• _READING TEXT_
The whole group in front of the waterfall in El Yunque park.



Me with a huge plant in the rain forest.


My two roommates, Amanda and Cat, and I in a tower overlooking the hills of El Yunque's cloud forest.

Another weekend, the students from El Yunque visited us at the observatory. We all went to the Camuy caves, near Arecibo. The caves house the world’s third largest underground river. Having visited Mammoth Cave in Kentucky and various other small caves near Berea, the Camuy caves weren’t that impressive to me. We basically just visited a large cavern hall and a bat cave. The neatest parts were seeing where the river used to run through the cave we visited and where it now runs about 100 feet below the cave, drinking from the natural spring, seeing the huge sinkholes that have opened the cave up to the ground above, and then realizing that we could fit two them inside our telescope!!



Diana filling her water bottle from the natural spring.


Me, Camille, Diana, and Amanda in the cave park sitting on a sculpture of a coqui, a tree frog that fills the night with sound.


Matt grilling hot dogs for lunch at the observatory during out cookout with the biology students.

Another highlight of their visit was that I finally got a real tour of the observatory. Our REU coordinator took the biology students on a tour and I tagged along. I got to hear the explanations of the various devices in the control room for the first time. We also went under the dish, which we can do whenever we want since they’re not using the telescope this summer. Still, it was a unique experience because, on this particular day, the painters weren’t working on the platform suspended above the dish. This meant that we could walk under the hole in the middle of the dish. Usually we can’t go down there because something could fall on us from above and kill us from the velocity it would gain in the descent. We went to the very center of the dish and could look up at the platform and Gregorian dome above. We also got to climb up some stairs into the dish itself. It was so cool to stand in the middle of the 1000-ft in diameter dish. It really gave a different perspective on its hugeness. We could see up into the Gregorian dome and see the secondary and tertiary mirrors. Since they’re painting up there, we haven’t been able to take the usual REU student tour up there. That’s our big disappointment of the summer, so being able to see inside, even from 450 feet below, was a big deal.


Me in the dish with the Gregorian dome above me.


Me standing inside the radio telescope's primary reflecting surface (the dish).

Another highlight of the past weeks was the 4th of July. Since Puerto Rico is a territory of the United States, it’s in the delightful position of celebrating double the number of holidays; they celebrate all the American holidays as well as the traditional Puerto Rican ones. We went back to the old navy base town for the 4th of July. Since the U.S. Coast Guard has their main station there, they put on a fireworks show for the town. We spent the day at a tiny, but lovely beach. It was literally down a cliff from our guide’s friend’s house. The entry into the water was a bit rocky and the waves were a bit strong, but we had fun splashing around and jumping in the waves.



A view of the shoreline from our guide's friend's house.


The small group that went to the beach.

In the evening, we joined the party in our guide’s neighborhood. We enjoyed the fireworks from the roof, barbequed our dinner and tasted the delicious Puerto Rican food our hosts made. We also had a bit of a dance party in the backyard, making up ridiculous dances about everyday activities and sharing and dancing them all in a circle. Some of the favorites were “climbing the banana tree and eating a banana,” “surfing,” “checking the mail,” and “blowing a bubble with bubble gum.” It was a hilarious evening full of ridiculousness!

So, things are going well. The other students are going to start leaving this coming week, which is going to be sad. We all have to be here 10 weeks but we arrived at different times. I’ll be one of the last to leave. I’m enjoying myself, but I’ll be excited to get home. I’ve been gone for a long time.

• _LISTED RECORDS_
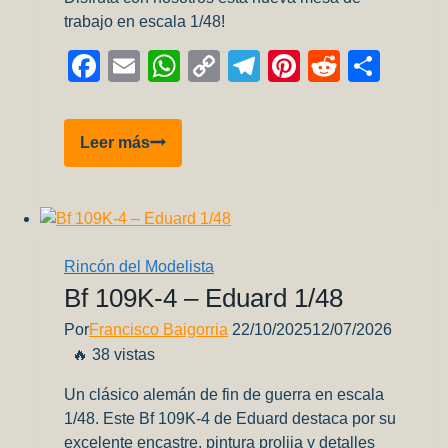
trabajo en escala 1/48!
Facebook
Email
WhatsApp
Copy
Telegram
Pinterest
Reddit
Comp
Link
Bell-
Leer más
X1
Glamorous
Glennis
–
Parte
Rincón del Modelista
3
Bf 109K-4 – Eduard 1/48
Por
Francisco Baigorria
22/10/2025
12/07/2026
🔥 38 vistas
Un clásico alemán de fin de guerra en escala
1/48. Este Bf 109K-4 de Eduard destaca por su
excelente encastre, pintura prolija y detalles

• _TASKS FOR THIS EXERCISE_
A. According to the text about the summer in Puerto Rico, what do the Camuy caves house?
B. In the text about the summer in Puerto Rico, rewrite the passage between "Me in the dish" and "in the waves.", inclusive, substituting "fireworks display" for "fireworks show".

• _REPLIES_
A. The world's third largest underground river.

B.
Me in the dish with the Gregorian dome above me.


Me standing inside the radio telescope's primary reflecting surface (the dish).

Another highlight of the past weeks was the 4th of July. Since Puerto Rico is a territory of the United States, it’s in the delightful position of celebrating double the number of holidays; they celebrate all the American holidays as well as the traditional Puerto Rican ones. We went back to the old navy base town for the 4th of July. Since the U.S. Coast Guard has their main station there, they put on a fireworks display for the town. We spent the day at a tiny, but lovely beach. It was literally down a cliff from our guide’s friend’s house. The entry into the water was a bit rocky and the waves were a bit strong, but we had fun splashing around and jumping in the waves.